El inglés, sin duda, es hoy una lengua franca en numerosos campos: ciencia, tecnología, diplomacia, comercio y entretenimiento. Aprenderlo puede abrir puertas, ampliar horizontes y facilitar la participación en un mundo cada vez más interconectado. Pero el acceso a una lengua no es igual a la imposición de una lengua. Y mucho menos en un país cuya deuda con la educación pública es aún estructural y dolorosa.
No deja de ser paradójico que se pretenda declarar oficial el inglés en un sistema educativo que ni siquiera garantiza el pleno dominio del español a todos sus estudiantes. Las cifras de comprensión lectora, producción escrita y pensamiento crítico en lengua materna siguen siendo alarmantes. En muchas zonas rurales del país, el acceso a docentes formados, bibliotecas, conectividad o incluso infraestructura básica sigue siendo precario. ¿Cómo se implementará, entonces, una enseñanza del inglés de calidad? ¿Con qué recursos? ¿Con qué visión pedagógica?

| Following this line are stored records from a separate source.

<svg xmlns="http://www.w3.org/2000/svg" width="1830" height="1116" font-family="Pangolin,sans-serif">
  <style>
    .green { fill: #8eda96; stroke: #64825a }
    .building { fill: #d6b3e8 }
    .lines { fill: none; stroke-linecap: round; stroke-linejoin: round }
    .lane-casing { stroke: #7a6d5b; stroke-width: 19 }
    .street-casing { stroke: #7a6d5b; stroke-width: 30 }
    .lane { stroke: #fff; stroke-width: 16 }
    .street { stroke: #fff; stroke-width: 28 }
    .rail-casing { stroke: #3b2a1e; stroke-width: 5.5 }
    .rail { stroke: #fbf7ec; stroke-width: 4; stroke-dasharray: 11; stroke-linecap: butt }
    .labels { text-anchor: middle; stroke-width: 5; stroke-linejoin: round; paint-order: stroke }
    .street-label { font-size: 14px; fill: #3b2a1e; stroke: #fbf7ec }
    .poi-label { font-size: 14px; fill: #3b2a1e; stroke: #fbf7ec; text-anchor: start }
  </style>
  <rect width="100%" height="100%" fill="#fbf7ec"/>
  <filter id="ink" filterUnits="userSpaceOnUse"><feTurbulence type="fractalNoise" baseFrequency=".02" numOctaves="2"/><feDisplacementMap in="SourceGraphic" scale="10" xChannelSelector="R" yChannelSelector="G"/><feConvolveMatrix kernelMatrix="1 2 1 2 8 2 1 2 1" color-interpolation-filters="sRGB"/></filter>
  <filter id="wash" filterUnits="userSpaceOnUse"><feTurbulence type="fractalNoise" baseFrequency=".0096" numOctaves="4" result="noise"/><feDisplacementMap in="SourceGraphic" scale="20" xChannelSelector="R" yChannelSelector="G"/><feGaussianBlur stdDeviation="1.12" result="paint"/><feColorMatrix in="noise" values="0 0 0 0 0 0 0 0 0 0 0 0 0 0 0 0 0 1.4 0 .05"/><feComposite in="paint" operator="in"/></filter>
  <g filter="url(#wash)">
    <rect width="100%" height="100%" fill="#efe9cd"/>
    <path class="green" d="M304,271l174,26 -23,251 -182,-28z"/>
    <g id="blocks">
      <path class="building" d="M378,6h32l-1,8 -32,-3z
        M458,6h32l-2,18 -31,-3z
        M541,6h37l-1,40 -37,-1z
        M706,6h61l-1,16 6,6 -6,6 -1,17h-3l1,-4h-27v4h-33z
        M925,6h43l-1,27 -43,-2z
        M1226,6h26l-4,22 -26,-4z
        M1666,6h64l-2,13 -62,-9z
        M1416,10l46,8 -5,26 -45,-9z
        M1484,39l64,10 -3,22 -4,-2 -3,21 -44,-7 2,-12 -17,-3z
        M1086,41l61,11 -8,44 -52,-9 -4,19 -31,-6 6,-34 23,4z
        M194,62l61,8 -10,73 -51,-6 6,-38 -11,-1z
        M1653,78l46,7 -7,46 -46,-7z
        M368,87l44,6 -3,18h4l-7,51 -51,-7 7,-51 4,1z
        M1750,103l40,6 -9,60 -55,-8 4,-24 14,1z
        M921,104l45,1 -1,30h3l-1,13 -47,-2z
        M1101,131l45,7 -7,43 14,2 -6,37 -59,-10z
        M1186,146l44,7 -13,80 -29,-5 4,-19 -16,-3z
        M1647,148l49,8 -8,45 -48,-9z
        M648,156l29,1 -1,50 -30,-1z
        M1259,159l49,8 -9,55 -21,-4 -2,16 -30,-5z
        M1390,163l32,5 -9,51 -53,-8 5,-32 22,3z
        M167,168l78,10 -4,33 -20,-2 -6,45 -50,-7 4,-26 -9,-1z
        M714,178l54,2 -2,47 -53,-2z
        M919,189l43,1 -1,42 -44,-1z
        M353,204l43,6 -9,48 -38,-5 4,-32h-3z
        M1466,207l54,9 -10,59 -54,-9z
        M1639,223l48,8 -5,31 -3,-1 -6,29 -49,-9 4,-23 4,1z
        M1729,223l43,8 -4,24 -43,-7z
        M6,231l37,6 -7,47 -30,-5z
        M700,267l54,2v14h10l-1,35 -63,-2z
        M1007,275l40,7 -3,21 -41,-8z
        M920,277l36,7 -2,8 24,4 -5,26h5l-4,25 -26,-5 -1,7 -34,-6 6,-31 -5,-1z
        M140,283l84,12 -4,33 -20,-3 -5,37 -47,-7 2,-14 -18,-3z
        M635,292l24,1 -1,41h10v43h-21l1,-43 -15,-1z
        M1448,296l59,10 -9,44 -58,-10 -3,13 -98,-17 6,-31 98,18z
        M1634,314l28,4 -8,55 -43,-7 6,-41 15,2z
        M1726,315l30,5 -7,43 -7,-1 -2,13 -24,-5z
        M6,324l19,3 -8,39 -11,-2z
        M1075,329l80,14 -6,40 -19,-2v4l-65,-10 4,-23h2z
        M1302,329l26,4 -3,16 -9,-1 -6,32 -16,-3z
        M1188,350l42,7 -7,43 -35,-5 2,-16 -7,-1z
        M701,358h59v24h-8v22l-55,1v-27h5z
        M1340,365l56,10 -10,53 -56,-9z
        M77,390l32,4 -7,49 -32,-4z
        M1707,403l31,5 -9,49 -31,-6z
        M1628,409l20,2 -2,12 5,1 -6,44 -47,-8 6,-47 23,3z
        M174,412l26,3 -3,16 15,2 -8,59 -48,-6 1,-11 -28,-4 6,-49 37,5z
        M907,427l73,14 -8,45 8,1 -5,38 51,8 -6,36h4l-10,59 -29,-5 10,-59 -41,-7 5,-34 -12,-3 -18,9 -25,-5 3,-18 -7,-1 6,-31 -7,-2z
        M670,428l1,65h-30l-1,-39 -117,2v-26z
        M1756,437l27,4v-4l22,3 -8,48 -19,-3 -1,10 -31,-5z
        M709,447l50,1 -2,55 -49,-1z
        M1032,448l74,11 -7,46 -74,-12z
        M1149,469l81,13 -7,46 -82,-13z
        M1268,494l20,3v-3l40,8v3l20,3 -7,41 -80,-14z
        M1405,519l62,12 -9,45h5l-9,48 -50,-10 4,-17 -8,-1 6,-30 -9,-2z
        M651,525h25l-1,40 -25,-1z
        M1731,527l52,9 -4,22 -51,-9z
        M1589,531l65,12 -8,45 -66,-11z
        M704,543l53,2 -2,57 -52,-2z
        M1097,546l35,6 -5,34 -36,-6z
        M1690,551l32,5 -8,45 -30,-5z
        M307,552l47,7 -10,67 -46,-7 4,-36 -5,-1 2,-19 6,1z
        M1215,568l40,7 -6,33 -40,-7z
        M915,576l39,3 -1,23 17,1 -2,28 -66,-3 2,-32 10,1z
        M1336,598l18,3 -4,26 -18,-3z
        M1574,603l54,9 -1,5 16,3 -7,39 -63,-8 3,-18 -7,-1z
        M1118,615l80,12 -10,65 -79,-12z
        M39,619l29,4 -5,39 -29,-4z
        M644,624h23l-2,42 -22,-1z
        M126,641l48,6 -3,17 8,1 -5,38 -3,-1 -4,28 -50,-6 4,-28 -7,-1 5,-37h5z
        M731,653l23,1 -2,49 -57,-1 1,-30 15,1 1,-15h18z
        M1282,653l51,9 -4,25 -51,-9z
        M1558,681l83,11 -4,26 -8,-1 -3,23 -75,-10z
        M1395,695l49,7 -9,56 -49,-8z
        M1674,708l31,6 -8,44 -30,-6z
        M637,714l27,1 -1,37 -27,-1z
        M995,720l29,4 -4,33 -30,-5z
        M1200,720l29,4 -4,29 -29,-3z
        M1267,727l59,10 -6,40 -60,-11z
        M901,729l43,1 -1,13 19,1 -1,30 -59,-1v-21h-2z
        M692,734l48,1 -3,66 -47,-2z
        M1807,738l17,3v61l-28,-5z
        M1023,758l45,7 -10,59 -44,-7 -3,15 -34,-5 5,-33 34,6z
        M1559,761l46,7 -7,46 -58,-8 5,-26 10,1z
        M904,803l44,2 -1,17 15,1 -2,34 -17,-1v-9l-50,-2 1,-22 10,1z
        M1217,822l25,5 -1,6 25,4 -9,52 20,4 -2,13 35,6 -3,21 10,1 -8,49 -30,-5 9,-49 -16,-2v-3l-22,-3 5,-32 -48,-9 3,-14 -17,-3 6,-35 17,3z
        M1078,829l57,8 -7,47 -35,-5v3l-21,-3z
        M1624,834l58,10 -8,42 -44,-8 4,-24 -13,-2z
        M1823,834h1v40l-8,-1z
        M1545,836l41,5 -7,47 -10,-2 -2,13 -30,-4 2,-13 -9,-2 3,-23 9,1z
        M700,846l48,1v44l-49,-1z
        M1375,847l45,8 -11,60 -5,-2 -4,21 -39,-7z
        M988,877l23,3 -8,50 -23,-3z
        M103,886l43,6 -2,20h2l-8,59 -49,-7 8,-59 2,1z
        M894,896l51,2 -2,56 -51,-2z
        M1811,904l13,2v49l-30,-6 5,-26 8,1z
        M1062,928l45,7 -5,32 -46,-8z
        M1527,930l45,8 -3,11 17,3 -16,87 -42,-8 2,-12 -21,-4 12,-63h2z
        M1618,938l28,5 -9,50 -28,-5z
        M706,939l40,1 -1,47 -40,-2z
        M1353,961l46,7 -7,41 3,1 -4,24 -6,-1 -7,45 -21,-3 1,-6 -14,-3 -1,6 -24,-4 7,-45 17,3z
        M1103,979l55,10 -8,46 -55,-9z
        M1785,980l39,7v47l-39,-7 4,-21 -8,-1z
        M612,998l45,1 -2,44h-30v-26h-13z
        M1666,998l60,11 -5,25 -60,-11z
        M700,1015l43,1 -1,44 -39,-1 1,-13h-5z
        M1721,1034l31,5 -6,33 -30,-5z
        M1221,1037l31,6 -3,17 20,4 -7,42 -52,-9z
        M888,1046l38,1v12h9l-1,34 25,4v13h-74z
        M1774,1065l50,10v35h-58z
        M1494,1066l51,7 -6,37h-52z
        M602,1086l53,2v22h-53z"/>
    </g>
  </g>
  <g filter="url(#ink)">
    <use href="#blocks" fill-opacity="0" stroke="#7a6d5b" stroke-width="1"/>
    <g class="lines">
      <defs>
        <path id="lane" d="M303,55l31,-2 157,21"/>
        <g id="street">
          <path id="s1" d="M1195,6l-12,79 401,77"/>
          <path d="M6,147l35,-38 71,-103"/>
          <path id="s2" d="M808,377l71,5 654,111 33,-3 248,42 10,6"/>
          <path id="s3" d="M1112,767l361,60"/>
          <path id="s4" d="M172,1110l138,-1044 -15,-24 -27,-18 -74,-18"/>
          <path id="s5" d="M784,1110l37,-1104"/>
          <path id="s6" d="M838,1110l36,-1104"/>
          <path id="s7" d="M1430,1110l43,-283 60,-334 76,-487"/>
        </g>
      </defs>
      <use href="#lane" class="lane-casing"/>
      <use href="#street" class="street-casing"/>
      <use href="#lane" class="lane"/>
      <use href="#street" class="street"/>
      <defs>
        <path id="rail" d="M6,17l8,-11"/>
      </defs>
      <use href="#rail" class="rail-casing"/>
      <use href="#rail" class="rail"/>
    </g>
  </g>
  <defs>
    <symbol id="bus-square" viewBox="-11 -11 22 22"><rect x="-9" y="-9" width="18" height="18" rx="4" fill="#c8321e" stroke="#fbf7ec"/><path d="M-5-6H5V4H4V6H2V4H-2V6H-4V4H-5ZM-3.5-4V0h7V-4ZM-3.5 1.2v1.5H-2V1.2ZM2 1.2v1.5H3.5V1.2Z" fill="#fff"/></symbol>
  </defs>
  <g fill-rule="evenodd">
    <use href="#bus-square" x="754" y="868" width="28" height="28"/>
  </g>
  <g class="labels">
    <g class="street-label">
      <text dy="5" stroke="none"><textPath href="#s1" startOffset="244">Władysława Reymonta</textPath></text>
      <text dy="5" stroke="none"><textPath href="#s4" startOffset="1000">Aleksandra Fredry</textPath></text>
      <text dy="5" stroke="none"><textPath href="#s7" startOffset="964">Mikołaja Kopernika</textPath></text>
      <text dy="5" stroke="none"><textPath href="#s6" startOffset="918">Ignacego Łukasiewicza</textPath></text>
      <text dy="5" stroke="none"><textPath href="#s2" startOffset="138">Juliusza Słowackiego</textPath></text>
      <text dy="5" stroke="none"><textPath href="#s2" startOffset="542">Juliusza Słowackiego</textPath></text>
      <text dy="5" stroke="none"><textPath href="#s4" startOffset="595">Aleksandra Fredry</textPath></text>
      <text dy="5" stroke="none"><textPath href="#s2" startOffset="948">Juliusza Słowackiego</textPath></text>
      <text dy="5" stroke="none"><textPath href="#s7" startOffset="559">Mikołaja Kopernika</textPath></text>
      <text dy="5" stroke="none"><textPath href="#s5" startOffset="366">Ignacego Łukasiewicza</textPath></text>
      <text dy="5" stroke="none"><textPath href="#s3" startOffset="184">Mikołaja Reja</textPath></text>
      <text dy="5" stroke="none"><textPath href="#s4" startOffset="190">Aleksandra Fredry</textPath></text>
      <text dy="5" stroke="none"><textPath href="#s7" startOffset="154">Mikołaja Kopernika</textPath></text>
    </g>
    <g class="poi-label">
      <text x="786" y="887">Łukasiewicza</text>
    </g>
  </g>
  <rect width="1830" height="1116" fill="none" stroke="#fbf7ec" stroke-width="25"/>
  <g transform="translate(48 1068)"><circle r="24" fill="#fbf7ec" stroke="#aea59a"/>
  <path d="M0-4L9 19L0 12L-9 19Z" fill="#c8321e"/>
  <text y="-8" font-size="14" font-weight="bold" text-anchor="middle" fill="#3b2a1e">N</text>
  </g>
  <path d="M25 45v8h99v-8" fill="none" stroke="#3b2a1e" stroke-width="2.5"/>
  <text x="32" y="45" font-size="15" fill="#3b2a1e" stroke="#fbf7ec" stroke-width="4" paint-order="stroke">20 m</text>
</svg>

La desigualdad no solo se mide en cifras económicas. También se mide en el acceso a los códigos culturales que permiten moverse en el mundo. Si el inglés se convierte en requisito para la vida, pero solo algunos pueden aprenderlo bien, se habrá institucionalizado una nueva forma de exclusión. Las élites reforzarán su dominio; los sectores populares cargarán con otra expectativa incumplida. La brecha digital podría verse acompañada por una brecha lingüística aún más sofisticada.

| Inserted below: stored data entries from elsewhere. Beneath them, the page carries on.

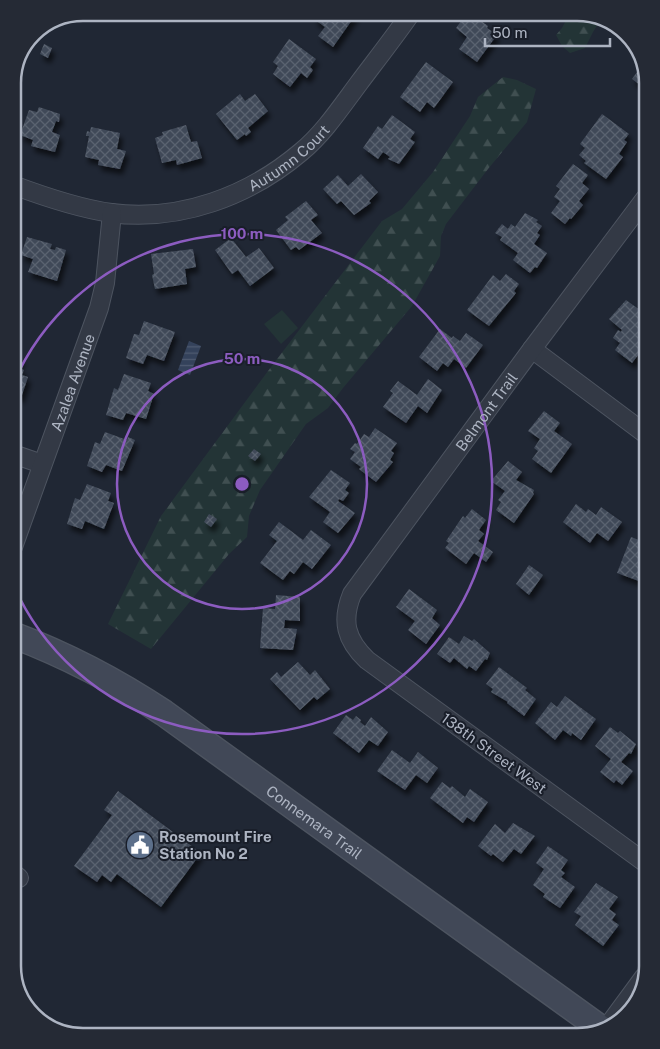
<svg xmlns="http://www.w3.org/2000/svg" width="660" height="1049" font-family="'Public Sans',sans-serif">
<defs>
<pattern id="forest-firs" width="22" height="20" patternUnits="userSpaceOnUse" patternTransform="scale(1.25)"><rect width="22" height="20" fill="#233436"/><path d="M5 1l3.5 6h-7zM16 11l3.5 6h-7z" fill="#404f51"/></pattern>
<pattern id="water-rules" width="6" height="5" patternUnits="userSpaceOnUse" patternTransform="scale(1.25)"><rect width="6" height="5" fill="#34425b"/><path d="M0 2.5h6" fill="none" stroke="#4f5b71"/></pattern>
<pattern id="building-cross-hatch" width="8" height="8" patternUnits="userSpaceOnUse" patternTransform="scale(1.25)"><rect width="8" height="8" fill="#414a59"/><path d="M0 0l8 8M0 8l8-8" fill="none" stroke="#5a626f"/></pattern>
<filter id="shadow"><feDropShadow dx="3" dy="5.5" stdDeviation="2.5" flood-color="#0009"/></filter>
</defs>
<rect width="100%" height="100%" fill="#202734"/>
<g fill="url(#forest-firs)">
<polygon points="570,13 582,13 601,19 593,32 585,48 570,53 562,46 556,35 562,28"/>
<polygon points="503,77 517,80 536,89 527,122 488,169 446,224 441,236 440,256 412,306 343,388 328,408 306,424 260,490 249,516 247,537 229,554 151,649 108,624 161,516 268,371 382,221 402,209 433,172 470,116 478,97"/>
</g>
<polygon fill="#233436" points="282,310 298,328 281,344 264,324"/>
<polygon fill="url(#water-rules)" points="189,341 201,346 190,375 178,370"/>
<g fill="url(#building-cross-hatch)" filter="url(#shadow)">
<polygon points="319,13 357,13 333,47 318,36 325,27 314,19"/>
<polygon points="467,13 470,13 488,26 487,28 497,35 477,62 459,49 467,37 456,28"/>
<polygon points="289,39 316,59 310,67 313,70 307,78 301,73 290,87 273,74 278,66 273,62"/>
<polygon points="44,44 52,48 48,58 40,54"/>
<polygon points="426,62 453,82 434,108 427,102 420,112 400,97"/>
<polygon points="643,64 648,83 647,90 632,79"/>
<polygon points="240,94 245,101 255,94 268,111 248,128 251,132 246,136 245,134 237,140 216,114"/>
<polygon points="39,107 60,114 59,122 56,121 52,132 60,135 55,152 31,146 33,140 20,135 29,110 37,112"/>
<polygon points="602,114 629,134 624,140 627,142 619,154 623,157 606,179 584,163 586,161 579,155 585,148 580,144"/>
<polygon points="392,115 415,132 410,139 415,142 399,164 388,159 390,157 383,152 378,159 363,148 378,126 382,129"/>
<polygon points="186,125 191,142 197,141 202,158 177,165 176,160 162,163 155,138 163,135 162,132"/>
<polygon points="91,127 120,133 117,149 126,151 120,169 98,165 99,160 85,157 89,136 86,136 87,131 90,132"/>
<polygon points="573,164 588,175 582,183 589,189 579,201 583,205 571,219 570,218 565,224 551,213 560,201 554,197 560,189 556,186"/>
<polygon points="361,174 378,192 369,201 371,203 354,215 341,201 337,204 323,189 338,175 348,186"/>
<polygon points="306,201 318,215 311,220 322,233 299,250 296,247 291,250 276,230 288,220 285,217"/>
<polygon points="525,213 538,220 536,222 542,226 537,233 540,235 534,244 547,253 537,268 535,267 530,273 513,260 518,253 500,240 502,237 495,233 502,224 508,229 511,224 515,227"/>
<polygon points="27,237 52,244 50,249 55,250 56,247 66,250 57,281 28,272 33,259 21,255"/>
<polygon points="231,238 246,257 259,248 274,268 250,286 238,270 232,274 215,250"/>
<polygon points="193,249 196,267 185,269 187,284 155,289 152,275 154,274 151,254"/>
<polygon points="506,274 519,284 514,291 516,293 489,326 467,310 493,275 500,281"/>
<polygon points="626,300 644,313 638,321 647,328 647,337 640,348 642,350 632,363 615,350 620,343 613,338 618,330 621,332 622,330 609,319"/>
<polygon points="144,321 175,332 164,361 147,355 143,364 126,358 134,334 139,335"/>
<polygon points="440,329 452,338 453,336 460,341 466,333 483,345 466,368 454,359 448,367 443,363 437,371 419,357"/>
<polygon points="13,355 22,358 18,368 24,370 22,375 28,377 21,398 13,395"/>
<polygon points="124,374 151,383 148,391 154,394 146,419 126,413 123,420 106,415 114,388 118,390"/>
<polygon points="428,379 442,390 427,413 418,406 406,423 383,407 393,393 390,391 398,381 417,395"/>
<polygon points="544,411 560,423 554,431 572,444 551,473 532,459 538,451 534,448 540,439 528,431"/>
<polygon points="375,428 397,443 391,451 394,453 390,460 393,462 376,482 359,469 361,467 350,459 355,452 350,449 355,443 357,444 364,434 369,437"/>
<polygon points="105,432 127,440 128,437 135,440 122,471 106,465 102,472 87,466 95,442 100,444"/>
<polygon points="254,449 261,454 255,461 248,456"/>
<polygon points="508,461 522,472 516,480 534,490 533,493 534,494 514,523 496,510 501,502 498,500 505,491 491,481"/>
<polygon points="331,470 350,483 345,490 349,493 343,501 339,499 338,501 355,513 338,533 323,522 330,512 309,497"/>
<polygon points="87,484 111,493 108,501 114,503 104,529 85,521 82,529 67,524 75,498 80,500"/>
<polygon points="576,504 586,512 588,509 596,515 601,507 622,522 608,541 597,533 590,543 563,522"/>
<polygon points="472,509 486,520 479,530 484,534 478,541 493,552 486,562 474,553 466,564 445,548 449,543 446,541 463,516 465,518"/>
<polygon points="209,514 217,519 211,527 204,522"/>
<polygon points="279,522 303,540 311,530 331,545 312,569 303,562 294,574 290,571 283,580 260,563 277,541 269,535"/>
<polygon points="631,537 647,543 647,584 617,573"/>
<polygon points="529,565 543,575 529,595 516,584"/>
<polygon points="409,589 437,610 432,618 440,625 426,644 408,630 415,621 396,607"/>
<polygon points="276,595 300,597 300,621 285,620 284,628 297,629 293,650 260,648 263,608 275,609"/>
<polygon points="464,636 472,641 474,639 490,653 487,660 485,659 476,671 469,666 467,669 454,658 450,663 437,654 449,637 459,644"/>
<polygon points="298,662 310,675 315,670 330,689 317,700 314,697 300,710 270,679 277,672 281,677"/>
<polygon points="499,667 527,688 525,690 536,699 524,716 507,703 508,702 491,692 493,689 486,684"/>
<polygon points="565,696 596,719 581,740 572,733 571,736 563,730 555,740 535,723 551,702 557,707"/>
<polygon points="346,715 353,720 356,716 361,720 360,722 365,726 371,717 388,732 378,746 369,740 359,753 333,733"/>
<polygon points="610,727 618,733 620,731 636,744 631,754 629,753 621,762 633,771 622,785 616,780 614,783 600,772 611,759 595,746"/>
<polygon points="392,750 410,763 418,752 438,768 427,783 416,775 405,790 377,771"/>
<polygon points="442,782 450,788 452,786 465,797 470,789 488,802 474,822 467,817 463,823 430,798"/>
<polygon points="118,791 201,853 161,907 117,874 111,882 102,875 97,882 74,866 112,815 104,810"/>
<polygon points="513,823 535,836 521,854 514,849 503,862 493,854 491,856 478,846 495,824 505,833"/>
<polygon points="548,846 568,860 561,870 565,873 561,877 575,887 560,908 543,897 545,894 533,885 544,869 536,863"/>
<polygon points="596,883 618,897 609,909 616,914 612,920 619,925 603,946 575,925 581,916 574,912"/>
<polygon points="501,1028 512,1036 496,1036"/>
</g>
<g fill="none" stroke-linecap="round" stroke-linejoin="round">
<defs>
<g id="street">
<path id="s1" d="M13,185C45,197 77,208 111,213C180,222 249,196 301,152C324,133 341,107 359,83C377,59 395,36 411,13"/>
<polyline points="532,349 647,435"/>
<polyline points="13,454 42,464"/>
<path id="s2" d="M13,547L99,308L105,283L112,213"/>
<path id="s3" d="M647,864L367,660C346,640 341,621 352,594L532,349L647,196"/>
<polyline points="13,873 19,878"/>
<polyline points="605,1030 644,977"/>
</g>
<g id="secondary">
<path id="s4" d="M13,635C66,655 116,681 164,713L603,1030"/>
</g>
</defs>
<use href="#street" stroke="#4d5460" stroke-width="20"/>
<use href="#secondary" stroke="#4d5460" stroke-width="28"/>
<use href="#street" stroke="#333945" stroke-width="18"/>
<use href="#secondary" stroke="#414857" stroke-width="25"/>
</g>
<g fill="none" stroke="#8c5cc0" stroke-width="2.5">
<circle cx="242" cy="484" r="125"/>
<path d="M13 384A250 250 0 1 1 13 584"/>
</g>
<defs>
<symbol id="civic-disc" viewBox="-11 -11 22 22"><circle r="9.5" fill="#5c6f8a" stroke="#191e29"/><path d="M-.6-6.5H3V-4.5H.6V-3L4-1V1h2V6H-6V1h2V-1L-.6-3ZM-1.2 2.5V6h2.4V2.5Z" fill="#fff"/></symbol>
</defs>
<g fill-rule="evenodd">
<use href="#civic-disc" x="124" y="829" width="32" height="32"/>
</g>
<g text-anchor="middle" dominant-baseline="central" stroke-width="4" stroke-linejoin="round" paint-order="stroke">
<g font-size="15" fill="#adb4c2" stroke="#191e29">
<text stroke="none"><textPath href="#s1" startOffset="294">Autumn Court</textPath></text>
<text stroke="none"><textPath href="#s2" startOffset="175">Azalea Avenue</textPath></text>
<text stroke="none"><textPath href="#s3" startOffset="646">Belmont Trail</textPath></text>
<text transform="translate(494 753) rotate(36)">138th Street West</text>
<text stroke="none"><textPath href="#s4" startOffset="356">Connemara Trail</textPath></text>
</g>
<g font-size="15" font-weight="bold" fill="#adb4c2" stroke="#191e29" text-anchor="start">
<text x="159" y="836">Rosemount Fire<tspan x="159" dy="17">Station No 2</tspan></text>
</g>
</g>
<path d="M0 0H660V1049H0ZM83 21H577A62 62 0 0 1 639 83V966A62 62 0 0 1 577 1028H83A62 62 0 0 1 21 966V83A62 62 0 0 1 83 21Z" fill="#252a35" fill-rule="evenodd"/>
<path fill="none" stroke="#adb4c2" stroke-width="2.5" d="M83 21H577A62 62 0 0 1 639 83V966A62 62 0 0 1 577 1028H83A62 62 0 0 1 21 966V83A62 62 0 0 1 83 21Z"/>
<circle cx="242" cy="484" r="8" fill="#8c5cc0" stroke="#191e29" stroke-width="2.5"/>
<g font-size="15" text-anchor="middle" font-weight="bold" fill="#8c5cc0" stroke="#191e29" stroke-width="4" stroke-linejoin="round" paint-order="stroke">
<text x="242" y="239">100 m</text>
<text x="242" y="364">50 m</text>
</g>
<path d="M485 38v8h125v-8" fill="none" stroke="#adb4c2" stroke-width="2.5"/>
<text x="492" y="38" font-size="15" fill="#adb4c2" stroke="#191e29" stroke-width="4" paint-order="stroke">50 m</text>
</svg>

Por otra parte, ¿qué lugar ocupan las lenguas originarias en esta discusión? Colombia es un país multilingüe y pluriétnico. El reconocimiento simbólico y práctico de nuestras lenguas indígenas ha sido históricamente marginal, cuando no folklorizado. La imposición del inglés como segunda lengua oficial —sin haber garantizado el respeto, revitalización y enseñanza de las lenguas ancestrales— no solo invisibiliza esas luchas, sino que reproduce una lógica colonial de “civilizar” desde fuera, de mirar hacia el norte como destino inevitable.
Este no es un alegato contra el inglés, sino contra su fetichización. El inglés puede y debe ser enseñado, pero con sentido crítico, con justicia educativa, y con una pedagogía liberadora. Un inglés que no sea símbolo de estatus, sino herramienta de participación; que no reproduzca la lógica utilitaria de “aprenderlo para sobrevivir”, sino que abra espacios para la creatividad, la interculturalidad y la comprensión del mundo.
Si de verdad queremos una educación que prepare a las y los jóvenes para un futuro global, empecemos por fortalecer su arraigo, su identidad, su lengua materna. Solo así el inglés podrá ser un puente, y no una barrera. La consulta popular puede abrir una conversación necesaria, pero no debemos dejar que la seducción del bilingüismo nos haga olvidar la pregunta más importante: ¿para quién es el inglés, y con qué propósito?